W. E. B. Du Bois, Carol Swain, and African-American Duality

Since there were some colorful comments on my previous post about Professor Carol Swain’s visit to Kent State, I thought I would share an assignment that I gave Professor Babacar M’Baye in our African-American Literature seminar:

W.E.B. Du Bois, Carol Swain, and African-American Duality 

In The Souls of Black Folk (1903), W.E.B. Du Bois wrote:

            After the Egyptian and Indian, the Greek and Roman, the Teuton and Mongolian, the Negro is a sort of seventh son, born with a veil, and gifted with second-sight in this American world, –a world which yields him no true self-consciousness, but only lets him see himself through the revelation of the other world.  It is a peculiar sensation, this double-consciousness, this sense of always looking at one’s self through the eyes of others, of measuring one’s soul by the tape of a world that looks on in amused contempt and pity.  One ever feels his twoness, –an American, a Negro; two souls, two thoughts, two unreconciled strivings; two warring ideals in one dark body, whose dogged strength alone keeps it from being torn asunder (214-215).

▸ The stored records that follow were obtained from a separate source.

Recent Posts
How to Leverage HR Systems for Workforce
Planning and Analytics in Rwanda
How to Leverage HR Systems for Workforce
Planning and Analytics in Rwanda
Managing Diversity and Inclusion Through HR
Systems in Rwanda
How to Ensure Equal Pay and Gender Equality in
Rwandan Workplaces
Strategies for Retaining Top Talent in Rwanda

In this passage, Du Bois is laying out his theory of African-American duality.  When he published the collection that this passage is contained in, the use of the word “Negro” to denote persons of African descent did not semantically illustrate the duality Du Bois addresses.  However, the hyphenated identity of African-American came into widespread use during the 1980s, and it encapsulates graphically, on the page and in the mind, the “twoness” that Du Bois describes. 

Even though Du Bois published this work over a hundred years ago, the reality of African-American hybrid identity in the United States is an ongoing pragmatic fact.  The continuity of African-American marginalization from the antebellum era to the present pressures African-Americans to negotiate and maneuver their identity with the white hegemony (government, capital, and social sphere).

Du Bois goes on to write:

            The history of the American Negro is the history of this strife,–this longing to attain self-consciousness, manhood, to merge his double self into a better and truer self.  In this merging he wishes neither of the older selves to be lost.  He would not Africanize America, for America has too much to teach the world and Africa.  He would not bleach his Negro soul in a flood of white Americanism, for he knows that Negro blood has a message for the world.  He simply wishes to make it possible for a man to be both a Negro and an American, without being cursed or spit upon by his fellows, without having the doors of Opportunity closed roughly in his face (215).

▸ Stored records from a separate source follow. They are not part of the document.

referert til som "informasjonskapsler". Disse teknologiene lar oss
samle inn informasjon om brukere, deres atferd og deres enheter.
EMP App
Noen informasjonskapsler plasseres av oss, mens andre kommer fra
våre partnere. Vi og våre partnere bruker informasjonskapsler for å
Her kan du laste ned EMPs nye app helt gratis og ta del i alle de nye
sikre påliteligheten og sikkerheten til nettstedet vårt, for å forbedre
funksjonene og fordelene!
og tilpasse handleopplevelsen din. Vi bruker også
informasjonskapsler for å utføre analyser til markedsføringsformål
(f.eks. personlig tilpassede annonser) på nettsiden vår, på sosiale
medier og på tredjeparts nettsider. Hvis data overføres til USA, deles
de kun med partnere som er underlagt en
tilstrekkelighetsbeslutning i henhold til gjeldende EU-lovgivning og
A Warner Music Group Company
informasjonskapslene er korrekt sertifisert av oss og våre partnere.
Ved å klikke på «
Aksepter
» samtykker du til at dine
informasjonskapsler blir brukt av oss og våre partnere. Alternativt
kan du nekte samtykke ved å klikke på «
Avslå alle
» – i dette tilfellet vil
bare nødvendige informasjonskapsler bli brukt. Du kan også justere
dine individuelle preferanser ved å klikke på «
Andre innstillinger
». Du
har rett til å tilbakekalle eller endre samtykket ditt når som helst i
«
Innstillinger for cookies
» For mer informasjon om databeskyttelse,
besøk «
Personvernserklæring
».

Du Bois does not desire to dissolve “American Negro” identity, but he desires the freedom to be both without the threat of racist retaliation.  In this passage, he makes a profound observation that white American and African America have knowledges and cultures that can be shared.  This is one of the main arguments for open borders for immigration, because the cross pollination of cultures leads to the synthesis new things that were not possible within the isolated cultures.  As forced immigrants, African-Americans bring their own experiences and heritages from Africa and from their experiences as slaves that can enrich the American experience as a whole. 

Dr. Carol Swain, professor of Political Science and Law at Vanderbilt University, recently presented at the Kent State library on the topic, “Immigration, Identity Politics, and the Decline of America: A Challenge for President Obama.”  Her presentation, particularly considering Dr. Swain being African-American, flies in the face of Du Bois’ argument for the maintenance of what we now call African-American identity.  Her presentation was primarily about the problems she sees with immigration in the United States, but at the end, she swung things around to identity politics in general.  She sees America as being a homogenous population with a shared sense of what it is to be American.  She acknowledged that it is a divisive issue between white and racial/ethnic diversity, but she considers assimilation “a good word” (however, she didn’t exactly say what standard folks should assimilate into).  She stated that, “we need to see ourselves as Americans,” and “we need to give up some of that [racial/ethnic] identity and have one identity.”  Interestingly, early in her talk she said, “black men running the two major parties doesn’t solve the race problem.”  So, it seems that she acknowledges that there is a “race problem,” but I cannot agree with her solution taking the United States back to isolationist politics and the farce of the “melting pot.”  Invoking nationalism and a call for national identity in a world of increasing globalization and cosmopolitan movement is an unacceptable retreat into a national tortoise shell.  Dr. Swain’s position is one that will further erode the pragmatic position of the United States within the world body politic, and her desire for the erasure of identities in favor of an essentialized national identity is tantamount to an erasure of history.